I watched the livestream of Pope Francis’ address to Congress this morning and hope many of you did as well. You can read the text of his talk in its entirety here, and I encourage you to do so.
Many people will be parsing, summarizing and analyzing the speech and I do not plan to do so here. Let me just mention a couple of things that struck me.
First, the Pope picked named four Americans in our history who “shaped fundamental values which will endure forever in the spirit of the American people.” The four were Abraham Lincoln, Martin Luther King, Dorothy Day and Thomas Merton. He identified these “sons and daughters of America as embodying four dreams: liberty (Lincoln), equality (King), social justice (Day) and capacity for dialogue and openness to growth (Merton).
A nation can be considered great when it defends liberty as Lincoln did, when it fosters a culture which enables people to “dream” of full rights for all their brothers and sisters, as Martin Luther King sought to do; when it strives for justice and the cause of the oppressed, as Dorothy Day did by her tireless work, the fruit of a faith which becomes dialogue and sows peace in the contemplative style of Thomas Merton.
I confess I was particularly thrilled with the inclusion of Dorothy Day and Thomas Merton, both heroes of mine.
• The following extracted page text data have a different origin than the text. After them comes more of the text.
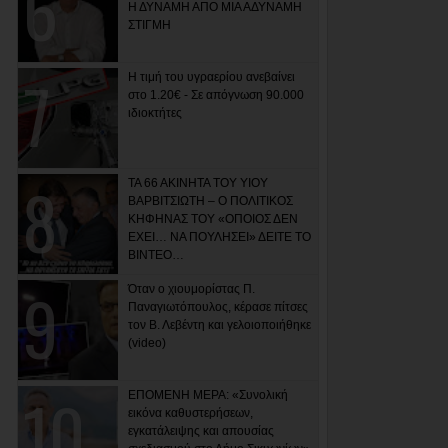
Η ΔΥΝΑΜΗ ΑΠΟ ΜΙΑ ΑΔΥΝΑΜΗ
ΣΤΙΓΜΗ
Η τιμή του υγραερίου ανεβαίνει
στο 1.20€ - Σε απόγνωση 90.000
ιδιοκτήτες
ΤΑ 66 ΑΚΙΝΗΤΑ ΤΟΥ ΥΙΟΥ
ΒΑΡΒΙΤΣΙΩΤΗ – Ο ΠΟΛΙΤΙΚΟΣ
ΚΗΦΗΝΑΣ ΤΟΥ «ΟΠΟΙΟΣ ΔΕΝ
ΕΧΕΙ… ΝΑ ΠΟΥΛΗΣΕΙ» ΔΕΙΤΕ ΤΟ
ΒΙΝΤΕΟ…
Όταν ο χιουμορίστας Π.
Παναγιωτόπουλος, κέρασε πίτσες
τον Β. Λεβέντη και γελοιοποιήθηκε
(video)
ΕΠΟΜΕΝΗ ΜΕΡΑ: «Συνολική
εικόνα καθυστερήσεων,
εγκατάλειψης και απουσίας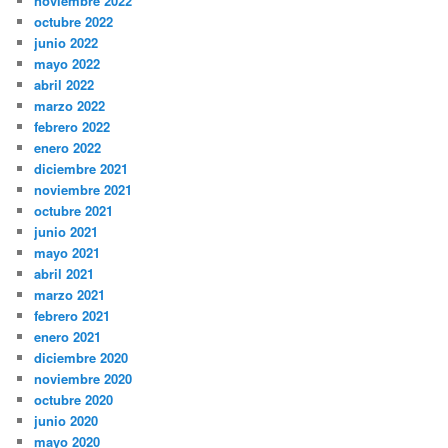
noviembre 2022
octubre 2022
junio 2022
mayo 2022
abril 2022
marzo 2022
febrero 2022
enero 2022
diciembre 2021
noviembre 2021
octubre 2021
junio 2021
mayo 2021
abril 2021
marzo 2021
febrero 2021
enero 2021
diciembre 2020
noviembre 2020
octubre 2020
junio 2020
mayo 2020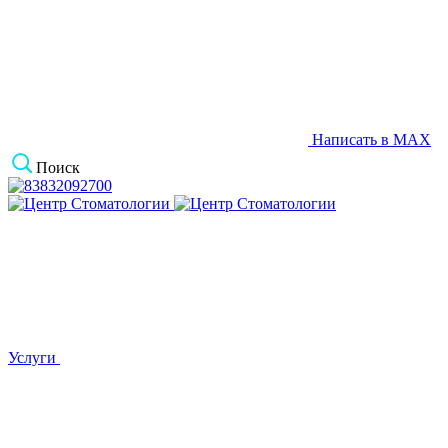
Написать в MAX
Поиск
Услуги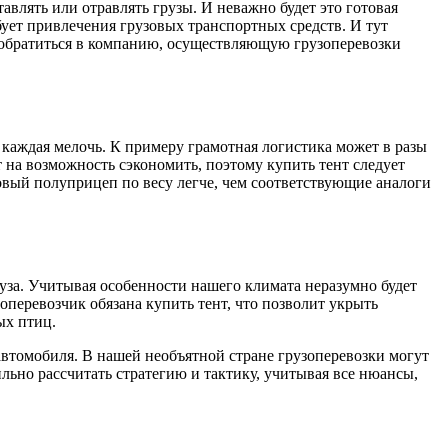
авлять или отравлять грузы. И неважно будет это готовая
бует привлечения грузовых транспортных средств. И тут
 обратиться в компанию, осуществляющую грузоперевозки
 каждая мелочь. К примеру грамотная логистика может в разы
т на возможность сэкономить, поэтому купить тент следует
овый полуприцеп по весу легче, чем соответствующие аналоги
руза. Учитывая особенности нашего климата неразумно будет
перевозчик обязана купить тент, что позволит укрыть
ых птиц.
автомобиля. В нашей необъятной стране грузоперевозки могут
льно рассчитать стратегию и тактику, учитывая все нюансы,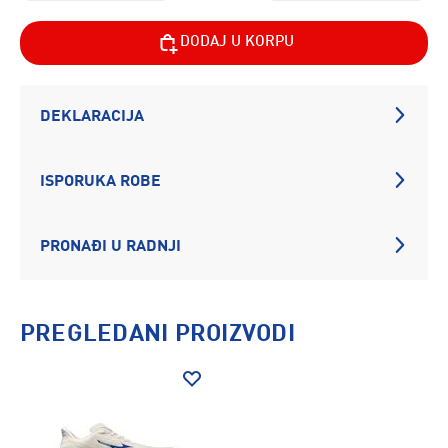
DODAJ U KORPU
DEKLARACIJA
ISPORUKA ROBE
PRONAĐI U RADNJI
PREGLEDANI PROIZVODI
My hope is that their mention by the Pope will create a broader interest in the lives, works and writing of both Day and Merton.
Second, there was a great emphasis on dialogue in Pope Francis’ address and a warning against the kind of divisiveness that has characterized American politics and encouragement of the renewal of a spirit of cooperation. He warned of the need to guard against the temptation of “the simplistic reductionism which sees only good or evil; or, if you will, the righteous and sinners.” Rather, he suggested that “[t]he contemporary world, with its open wounds which affect so many of our brothers and sisters, demands that we confront every form of polarization which would divide it into these two camps.” Our goals should not be “to imitate the hatred and violence of tyrants and murderers: but rather to reject violence and hatred in favor of “hope and healing, of peace and justice.” The Pope’s words on dialogue, cooperation and avoidance of divisiveness are as important for each of us as they are for members of Congress.
There were a number of important issues mentioned by the Pope, such as capital punishment (he repeated his call for global abolition of the death penalty), the family (which he suggested is now “threatened, perhaps as never before, from within and without”) the environment (he made reference to his recent Encyclical and our need to protect our home). If you missed the live coverage of the address, I encourage you to read it.